Cleaning-in-place (CIP)
In order to maintain the performance of the chromatographic column, if there are proteins or other impurities that cannot be effectively removed during the regeneration process, a CIP step should be performed. Up-flow CIP may increase the efficiency of the process. The recommended operation steps are as follows:
1) For precipitated, hydrophobically bound proteins or lipoproteins, wash with 0.2-0.5 M NaOH (contact time 1-2 h), followed by rinsing with equilibration solution (approx. 5 BV) and deionized water (approx. 3 BV);
2) For proteins retained by hydrophobic bonds, lipoproteins and lipids, wash with 50% ethanol or 30% isopropanol (approx. 5 BV, contact time 0.5-1 h), and rinse with deionized water (approx. 5 BV).
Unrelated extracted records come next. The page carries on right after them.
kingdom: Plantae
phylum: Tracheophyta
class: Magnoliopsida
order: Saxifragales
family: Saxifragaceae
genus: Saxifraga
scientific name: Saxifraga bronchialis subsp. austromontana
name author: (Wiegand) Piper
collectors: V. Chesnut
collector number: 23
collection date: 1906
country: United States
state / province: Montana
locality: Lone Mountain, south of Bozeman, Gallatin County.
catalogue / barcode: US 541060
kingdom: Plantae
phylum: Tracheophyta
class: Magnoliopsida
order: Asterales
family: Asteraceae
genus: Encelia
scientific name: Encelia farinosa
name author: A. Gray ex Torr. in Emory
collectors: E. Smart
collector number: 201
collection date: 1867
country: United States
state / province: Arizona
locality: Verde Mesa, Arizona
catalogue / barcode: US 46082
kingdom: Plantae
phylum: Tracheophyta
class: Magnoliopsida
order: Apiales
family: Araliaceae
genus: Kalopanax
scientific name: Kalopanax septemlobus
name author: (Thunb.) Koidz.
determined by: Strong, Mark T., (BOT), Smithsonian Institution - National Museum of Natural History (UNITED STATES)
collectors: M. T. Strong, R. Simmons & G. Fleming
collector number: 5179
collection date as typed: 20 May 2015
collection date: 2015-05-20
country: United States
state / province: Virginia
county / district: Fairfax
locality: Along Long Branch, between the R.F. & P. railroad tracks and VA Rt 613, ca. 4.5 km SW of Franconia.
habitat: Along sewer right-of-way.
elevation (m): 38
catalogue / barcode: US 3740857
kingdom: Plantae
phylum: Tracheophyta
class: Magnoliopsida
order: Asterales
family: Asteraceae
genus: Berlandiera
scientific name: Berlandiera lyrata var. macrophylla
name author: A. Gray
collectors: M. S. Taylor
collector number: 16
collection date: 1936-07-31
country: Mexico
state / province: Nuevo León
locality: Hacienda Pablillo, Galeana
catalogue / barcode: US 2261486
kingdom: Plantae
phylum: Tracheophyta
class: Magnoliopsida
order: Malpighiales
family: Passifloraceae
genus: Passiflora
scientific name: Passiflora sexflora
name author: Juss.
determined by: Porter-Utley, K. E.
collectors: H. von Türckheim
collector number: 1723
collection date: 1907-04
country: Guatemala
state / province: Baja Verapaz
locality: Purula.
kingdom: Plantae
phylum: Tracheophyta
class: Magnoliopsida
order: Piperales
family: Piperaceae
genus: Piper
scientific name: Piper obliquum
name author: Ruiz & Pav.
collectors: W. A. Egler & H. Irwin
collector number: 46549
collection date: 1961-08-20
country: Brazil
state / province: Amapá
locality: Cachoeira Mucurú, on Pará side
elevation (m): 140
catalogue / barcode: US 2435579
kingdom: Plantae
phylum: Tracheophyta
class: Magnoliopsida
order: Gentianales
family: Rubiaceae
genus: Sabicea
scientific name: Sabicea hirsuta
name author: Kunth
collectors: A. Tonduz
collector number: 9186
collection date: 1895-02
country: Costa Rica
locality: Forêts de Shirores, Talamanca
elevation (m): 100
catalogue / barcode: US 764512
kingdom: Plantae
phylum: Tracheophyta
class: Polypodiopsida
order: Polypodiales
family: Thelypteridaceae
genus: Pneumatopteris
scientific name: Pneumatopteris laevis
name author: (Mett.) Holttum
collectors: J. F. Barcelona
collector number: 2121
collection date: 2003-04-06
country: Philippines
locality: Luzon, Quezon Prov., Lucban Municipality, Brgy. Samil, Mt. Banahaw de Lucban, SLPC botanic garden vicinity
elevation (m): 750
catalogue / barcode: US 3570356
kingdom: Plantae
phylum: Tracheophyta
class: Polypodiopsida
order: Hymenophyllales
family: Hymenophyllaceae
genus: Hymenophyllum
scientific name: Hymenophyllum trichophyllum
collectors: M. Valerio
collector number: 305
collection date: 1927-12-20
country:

3) Other options: media can be cleaned with alkaline or acidic solutions containing non-ionic surfactants, such as 0.1-0.5% Triton X-100 in 0.1 M acetic acid for 1-2 h, and rinse with 50% ethanol (approx. 5 BV). To remove the detergent, rinse with water (approx. 5 BV). When using high-concentration organic solvents, it is recommended to gradually increase the solvent concentration in the mobile phase in order to avoid bubbling.

Storage
Chromatography resins that are not for immediate use should be stored in 20% ethanol at 4-30 °C. The loaded column should be stored in a buffer containing 20% ethanol (pH 7.0). Clean the ethanol after packing the column and before use.